Campus, News

BU’s female majority is nothing new

In any given Boston University classroom, dining hall or study lounge, about six out of 10 students are likely to be female.

BU’s high female proportion is notorious among the BU community, BU officials and students said. However, it is a trend that was set in motion from the very beginning of BU’s history.

BU became the first university to open all divisions to female students in 1872, and it became the first university to award a doctorate to a woman in 1877.

Throughout the late 20th century, higher education continued to become more accessible to women, BU spokesman Colin Riley said.

‘[The influx of women in higher education] was the pendulum swinging over the course of greater opportunity and accessibility to education in the past 20 years and the recognition that it’s very desirable to pursue that,’ he said.

Riley said regardless of BU’s progressive record, this is a phenomenon that is not enforced by or created by quotas.

‘This is an issue that has happened as more and more as a college education is seen as necessary in more and more young women in particular,’ he said. ‘As a result, you’ll have a greater percentage of women enrolled.’

Although BU officials have noticed the trend, there is no effort to reverse it, Riley said.

‘This is something that’s happening all around the country,’ he said. ‘It’s something that sociologists and educators are aware of when they’re looking at what’s going on in elementary and secondary schools and what direction boys are being pointed towards.’

Harvard University and Northeastern University are 51 percent women and 49 percent men.
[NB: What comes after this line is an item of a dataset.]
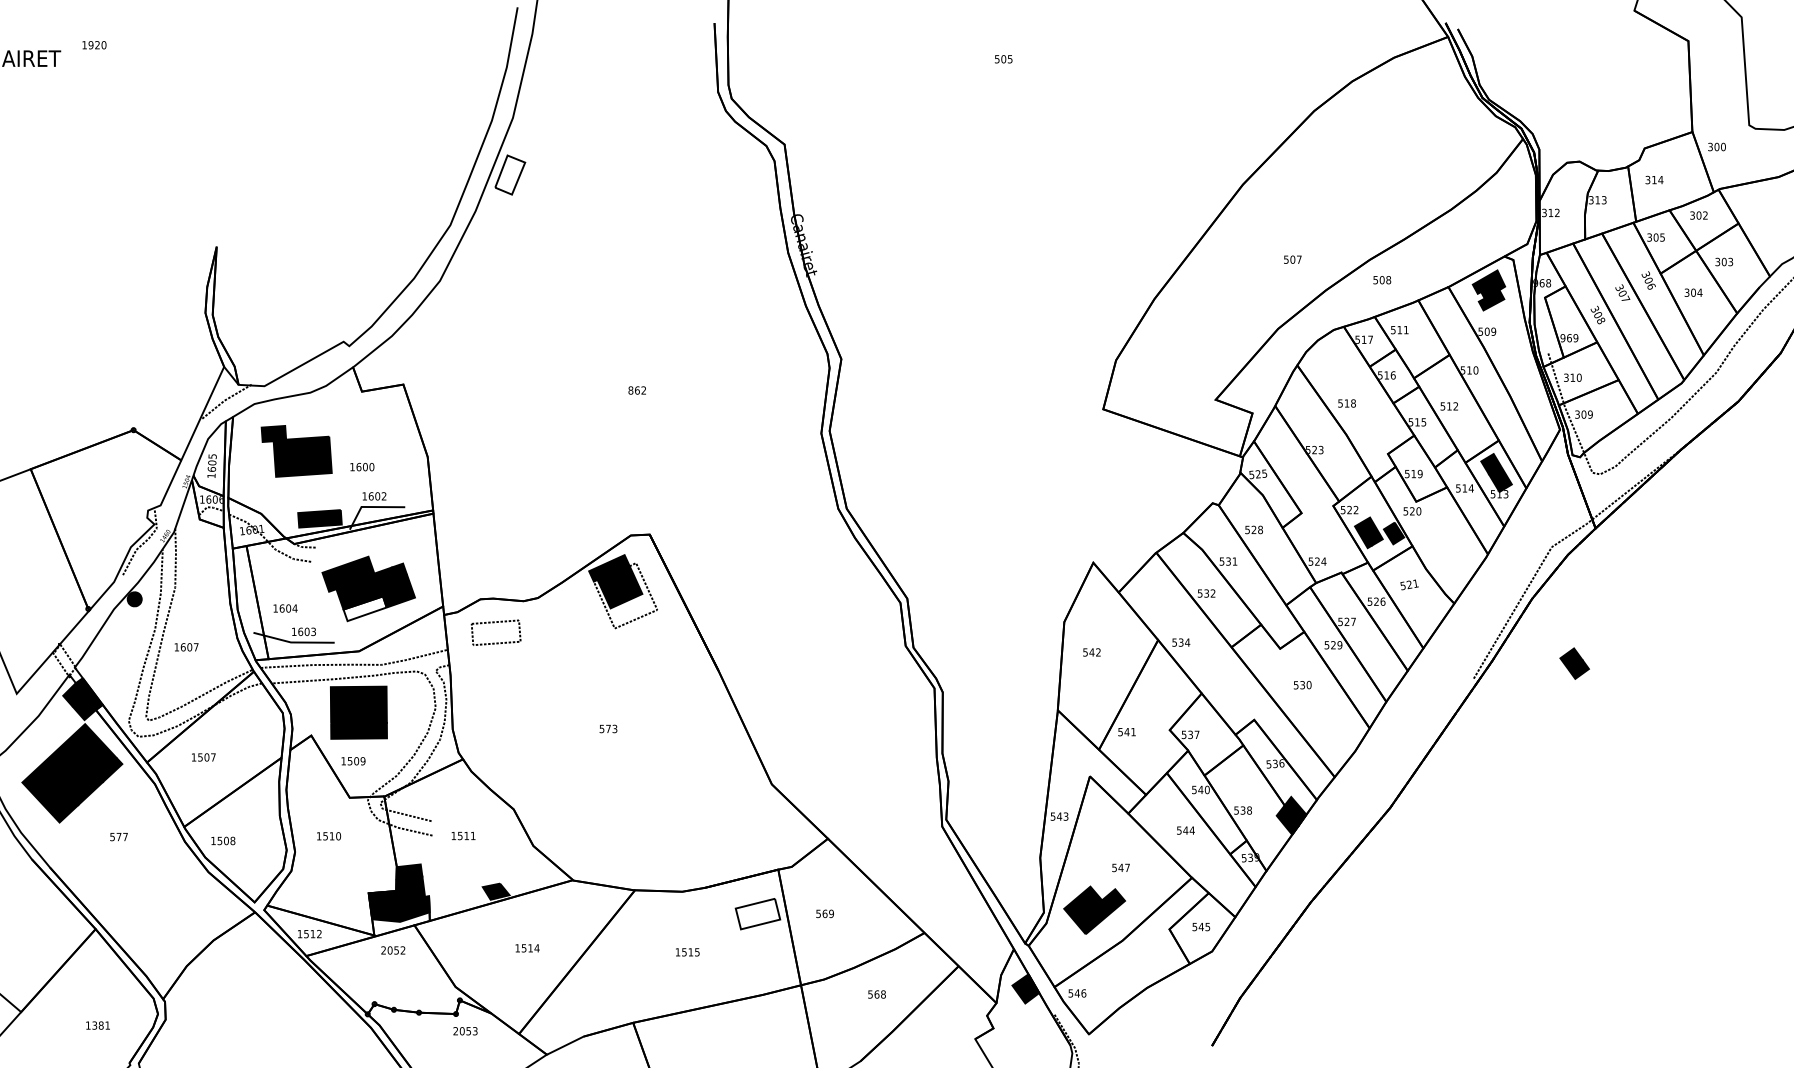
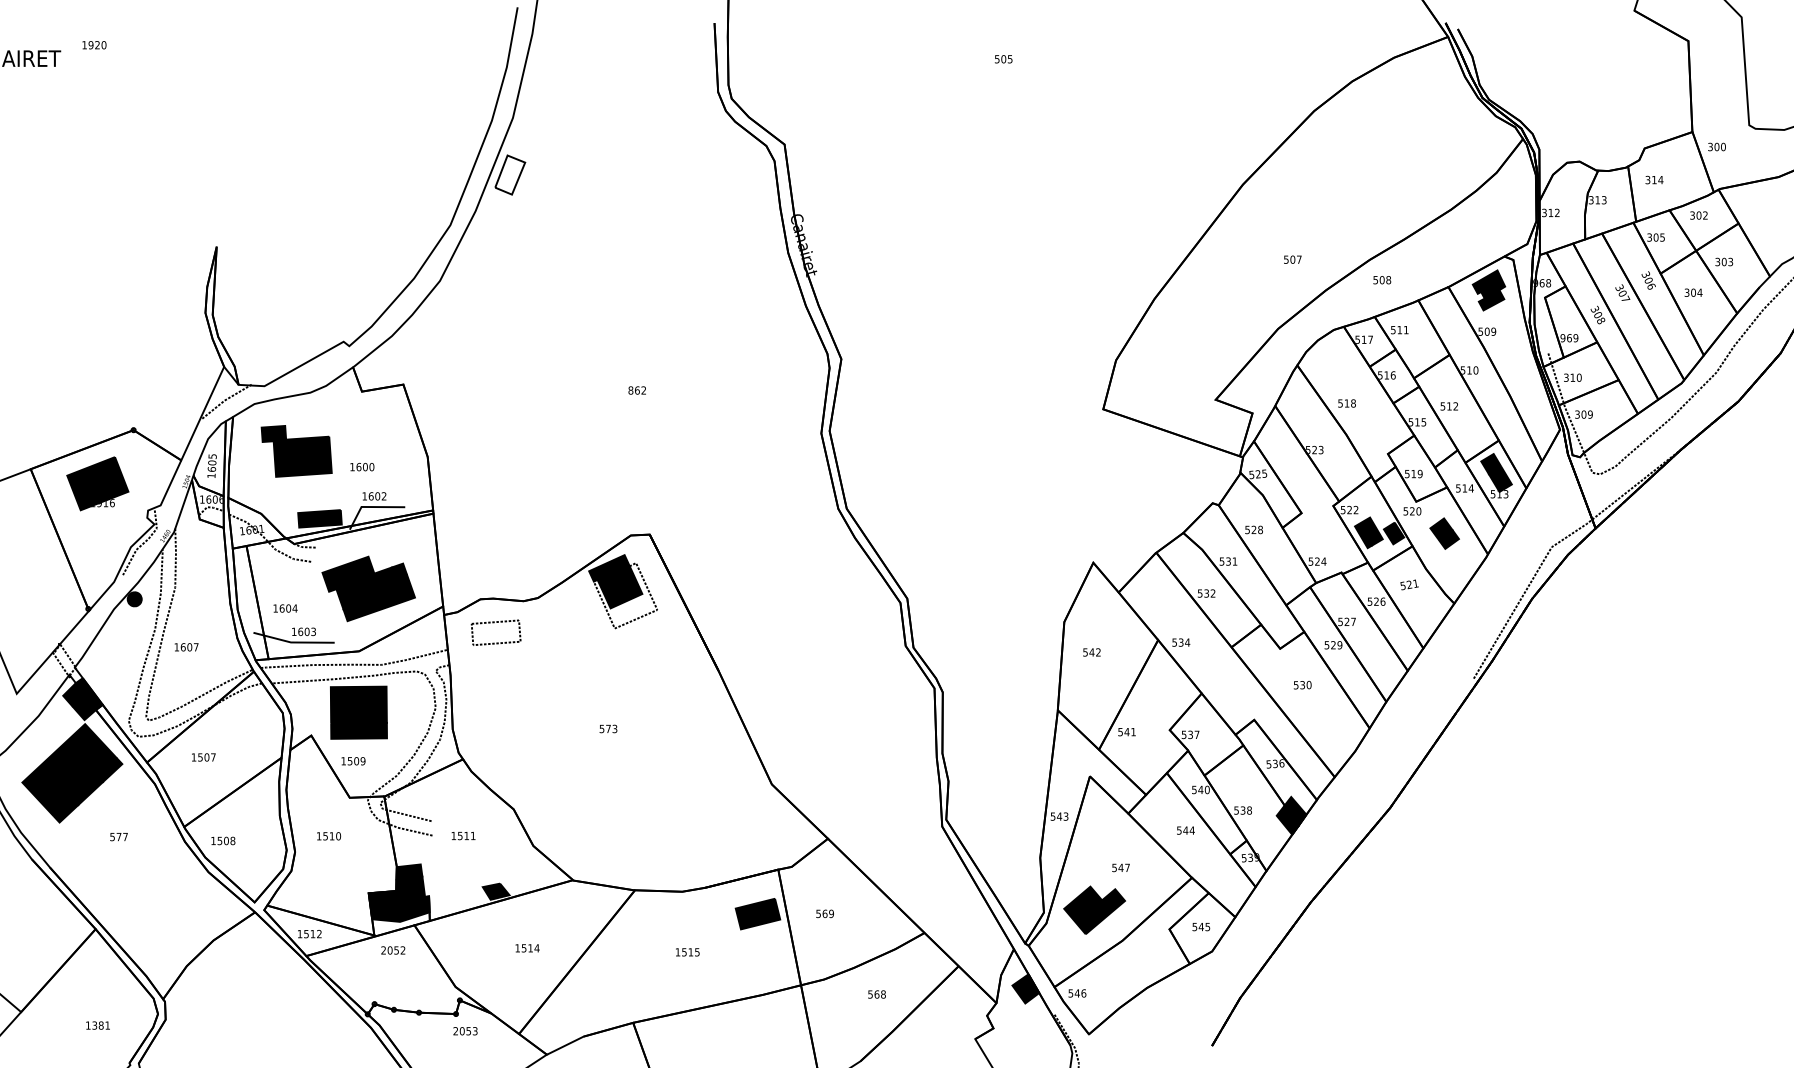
part at (97, 483): none -> present
fill at (364, 608): none -> present
part at (1574, 663) position: (1574, 663) -> (1444, 533)
fill at (757, 913): none -> present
The Massachusetts Institute of Technology bucks the trend with a student population that is 46 percent women and 54 percent men.

Dean of Students Kenneth Elmore said he still remembers being at school at a time when ‘there was great concern about the number of women having college and university experiences.’

‘It’s been interesting to see the change, the shift, as women are now going to college and having those experiences,’ he said.

The high proportion of women may stem from BU’s athletic program, women’s studies professor Barbara Gottfried said.

‘BU has no football team,’ she said.

The team was eliminated in 1997, and Gottfried said the funding was funneled into the expansion of women’s sports.

School of Management sophomore Nadia Tubaishat said her high school was evenly split, but the top 10 students were all female.

‘Maybe schools feel obligated to accept more women because they’re a minority,’ Tubaishat said. ‘But I actually think girls are just smarter.’

CAS freshman Tao Yang said the high proportion of girls does not bother him.

‘I’m fine with it,’ he said. ‘I don’t mind it.’

The uneven numbers do not discourage female students from coming to BU, College of Arts and Sciences sophomore Rachel Elkin said.

‘You can know the ratio coming in,’ she said. ‘I guess that doesn’t affect girls applying to BU because there are still more girls than boys.’